Type the following contents, being particularly careful to copy the spaces and commas exactly. (Spaces separate between fields, whereas commas allow placing multiple items into a single field -- but only if there are no spaces after those commas!) Important: replace "admin" with your username:

0 0,6,12,18 * * * admin /usr/bin/php /var/www/partkeepr-1.3.0/app/console partkeepr:cron:run

This means: At minute 0 of hours 0, 6, 12, and 18, on all days of the month, on all months, on all days of the week, execute the file /var/www/partkeepr-1.3.0/app/console in the PHP interpreter under the admin user's account.

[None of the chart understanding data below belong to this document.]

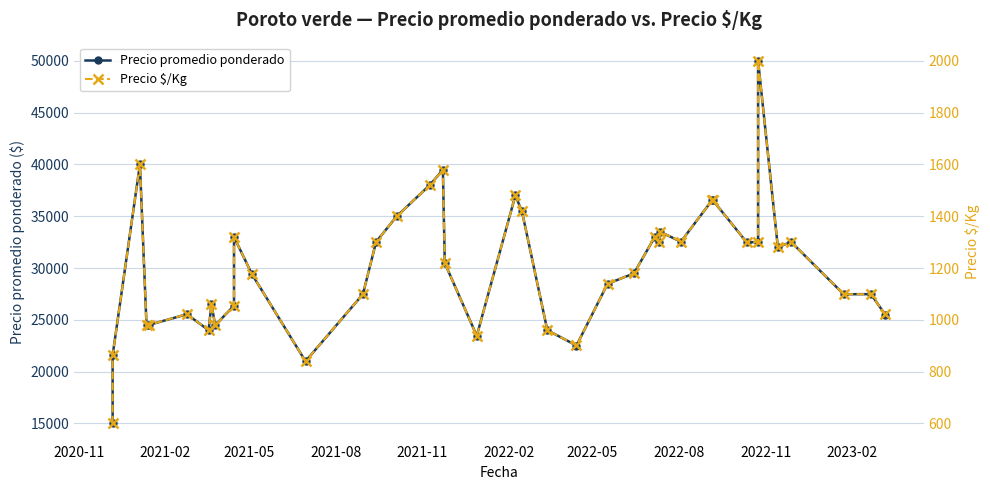

Is it true that Precio promedio ponderado equals 35766 at 2022-02?

False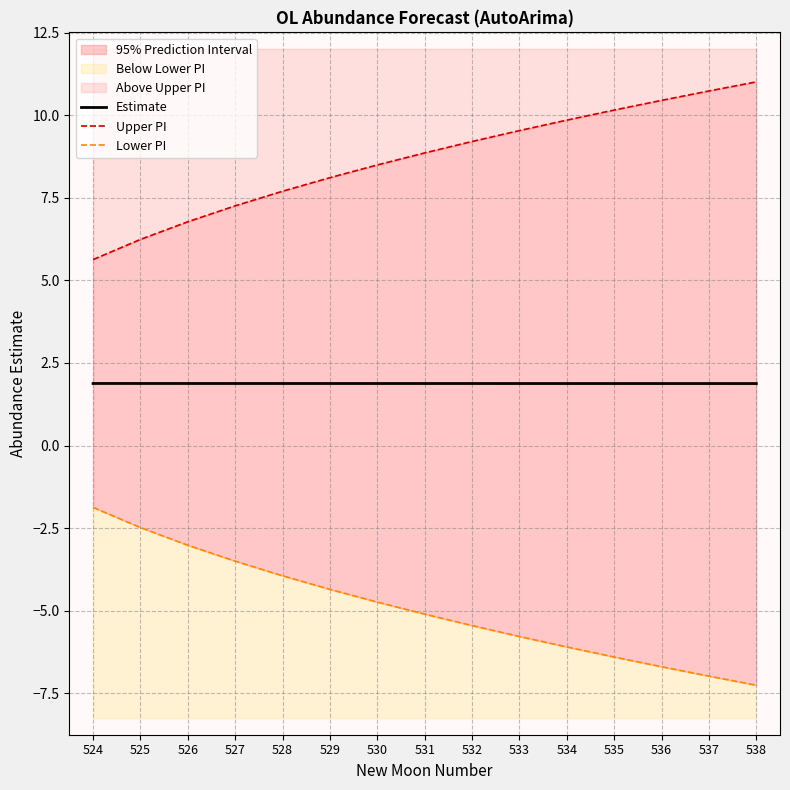

Which category has the lowest value across all series?

538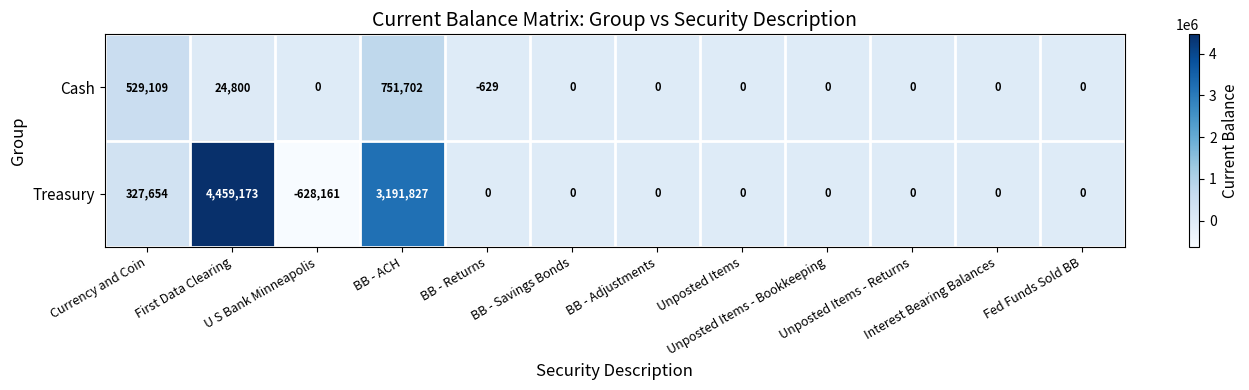

Which series has the largest range (max minus min)?

Treasury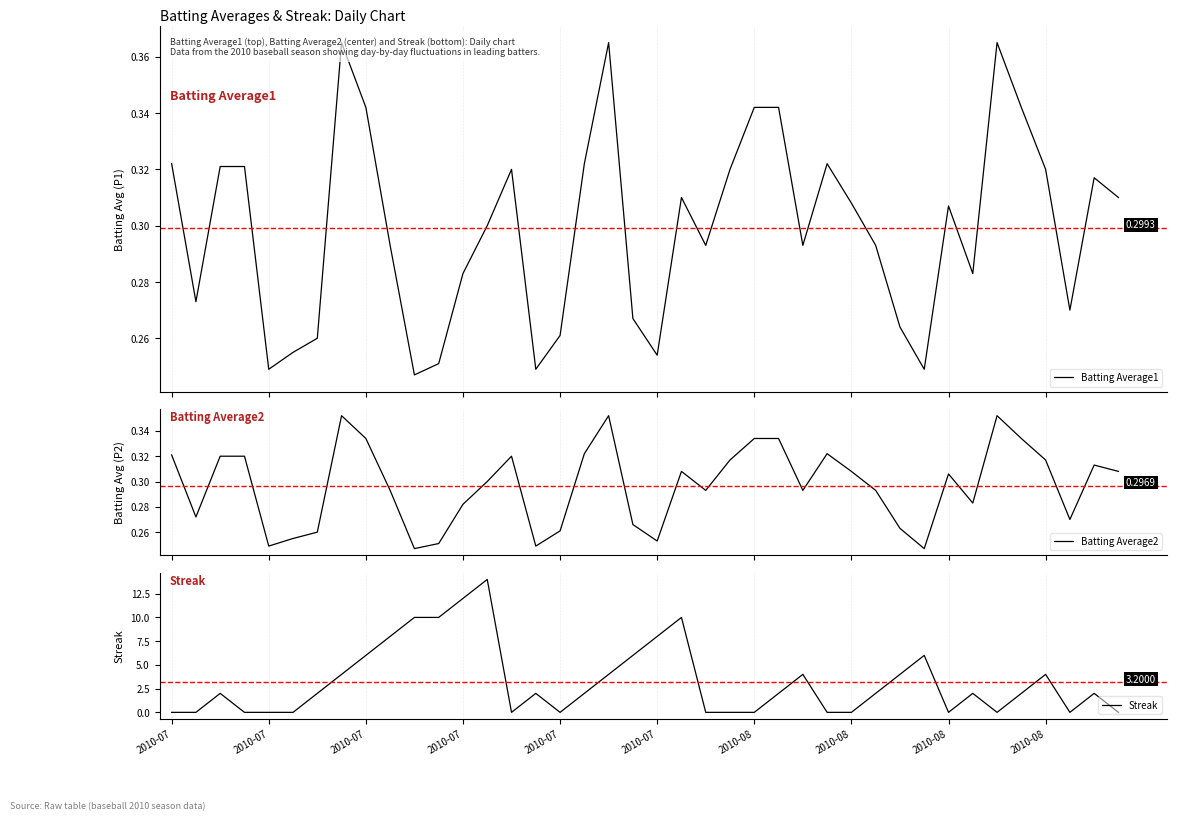

Which category has the lowest value in the Batting Average1 series?

10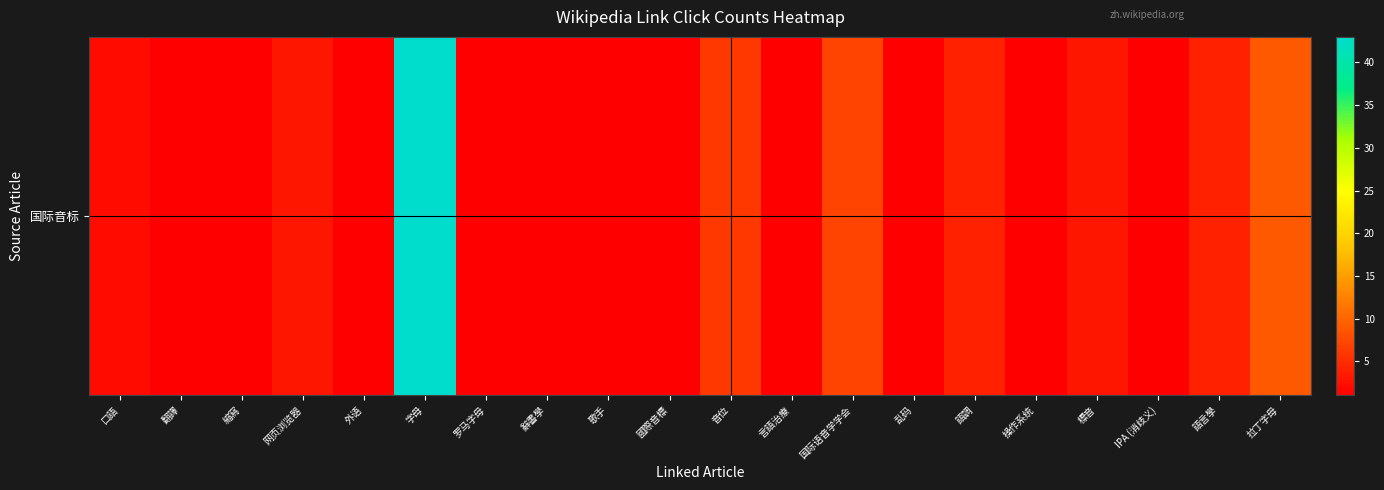

What is the sum of the values at 言語治療 and 標音?

4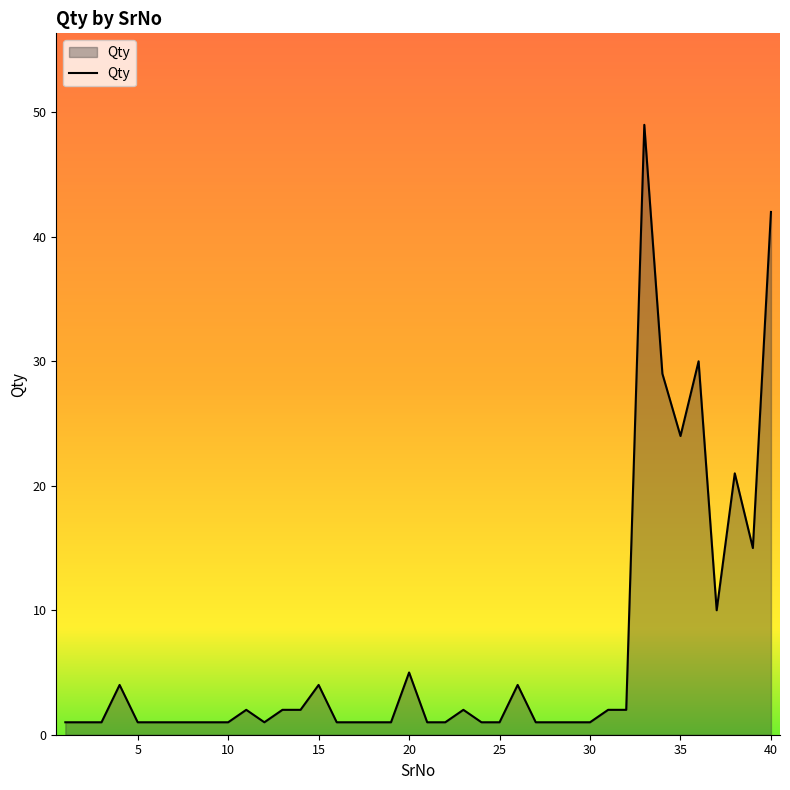

What is the sum of all values?

271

Note that the line shown above is slightly different than what PartKeepr told us to use. The "admin" field was added. This is because cron on Debian systems allows you to specify under which user's account the cron job should run. We prefer to run it as a regular user rather than root. Remember to replace "admin" with the Linux username you created during Linux installation.

Exit nano with ctrl+x and save the file.

In the web browser, click Submit to apply the settings and go to the PartKeepr login screen.

From here, you can log in and begin using PartKeepr.